BANGKOK (AP) — Shares rose in Asia on Thursday after Wall Street stocks recovered much of their sharp losses from a day before.
Oil prices declined.
Benchmarks rose in most major markets apart from Seoul, while mainland Chinese markets remained closed for the Lunar New Year holiday.
Japan reported its economy contracted at an annual rate of 0.4% in the last quarter of 2023, the second straight quarter it shrank after a 2.9% decline in July-September.
Britain also reported its economy entered a technical recession in October-December, contracting 0.3% from the previous quarter.
Japan’s nominal GDP totaled $4.2 trillion last year, or about 591 trillion yen, putting it behind the U.S., China and Germany as the world’s fourth largest economy. Germany earlier announced its GDP in 2023 was $4.4 trillion, or $4.5 trillion, depending on the currency conversion.
The extended weakness further undermined expectations that the Bank of Japan might tighten its ultra-lax monetary policy and raise its benchmark interest rate from its longstanding level of minus 0.1%. Cheap credit is good for markets, and Tokyo’s Nikkei 225 gained 1.2% to 37,948.35.
In Hong Kong, the Hang Seng index climbed 0.6% to 15,971.18.
Australia’s S&P/ASX 200 advanced 0.8% to 7,605.70. South Korea’s Kospi shed 0.3% to 2,613.80.
Taiwan’s Taiex jumped 3% to a record high close at 18,644.57 as TSMC, the world’s largest maker of computer chips, reported its revenue jumped nearly 8% in January from a year earlier.
India’s Sensex was up 0.4%.
The SET in Bangkok edged 0.1% higher.
On Wednesday, the S&P 500 climbed 1% to 5,000.62, clawing back more than two-thirds of its loss from Tuesday. A hotter-than-expected report on inflation dented expectations the Federal Reserve will soon begin cutting interest rates, a big reason stocks have rallied to records recently.
The Dow Jones Industrial Average gained 0.4% to 38,424.27 a day after after taking its worst loss in nearly 11 months. The Nasdaq composite jumped 1.3% to 15,859.15.
The smallest stocks, which took the hardest hit from worries about higher interest rates on Tuesday, bounced back more than the rest of the market. The Russell 2000 index leaped 2.4%.
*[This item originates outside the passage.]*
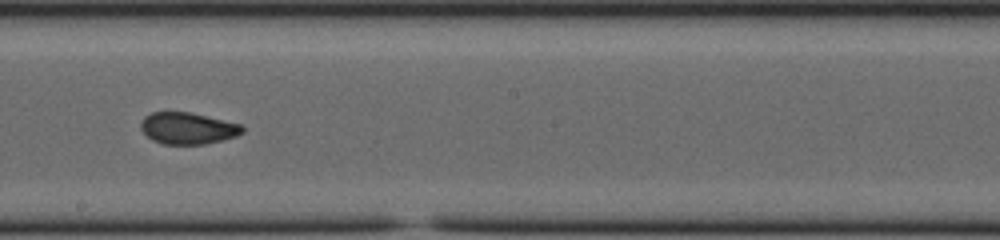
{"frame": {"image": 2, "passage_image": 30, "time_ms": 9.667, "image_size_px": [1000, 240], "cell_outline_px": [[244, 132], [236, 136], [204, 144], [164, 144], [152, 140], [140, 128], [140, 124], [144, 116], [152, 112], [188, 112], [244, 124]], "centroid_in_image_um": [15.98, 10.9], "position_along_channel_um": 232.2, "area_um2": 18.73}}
Calm on the bond market helped to keep things steadier on Wall Street. Treasury yields eased after shooting upward a day earlier on expectations the Fed would keep rates high for longer. The central bank has already jacked its main interest rate to the highest level since 2001 to slow the economy to bring inflation down to its target.
Nvidia, which has been surfing a mania around artificial-intelligence technology, rose 2.5% Wednesday. It was the single strongest force lifting the S&P 500 index.
DaVita jumped 8.6% for one of the S&P 500’s larger gains after the health care company reported stronger profit and revenue for the latest quarter than analysts expected.
Most companies in the S&P 500 have been topping analysts’ forecasts for the last three months of 2023. Hopes for stronger growth in 2024 from a solid economy have been another reason the S&P 500 has set 10 records already this year.
Lyft shares leaped 35.1% after a wild ride in off-hours trading driven in part by a typo in its latest earnings report. The ride-hailing company reported stronger results than analysts expected, but its press release also said it expects a key measure of profitability to improve by 500 basis points, or 5 percentage points. Later, it said that should have been 50 basis points, or 0.5 percentage points.
Lyft’s stock rocketed by more than 60% in after-hours trading Tuesday following the typo.
Rival Uber Technologies rose 14.7% after its board authorized a program to buy back up to $7 billion of its stock.
On the losing end, Akamai Technologies dropped 8.2% after it reported mixed results.
Online vacation rental booker Airbnb slipped 1.7% after it reported losing $349 million in the fourth quarter due to an income tax settlement with Italy.
In other trading, U.S. benchmark crude oil fell 20 cents to $76.44 per barrel in electronic trading on the New York Mercantile Exchange. Brent crude, the international standard, lost 18 cents, to $81.42 per barrel.
The U.S. dollar slipped to 150.14 Japanese yen from 150.46 yen. The euro rose to $1.0738 from $1.0731.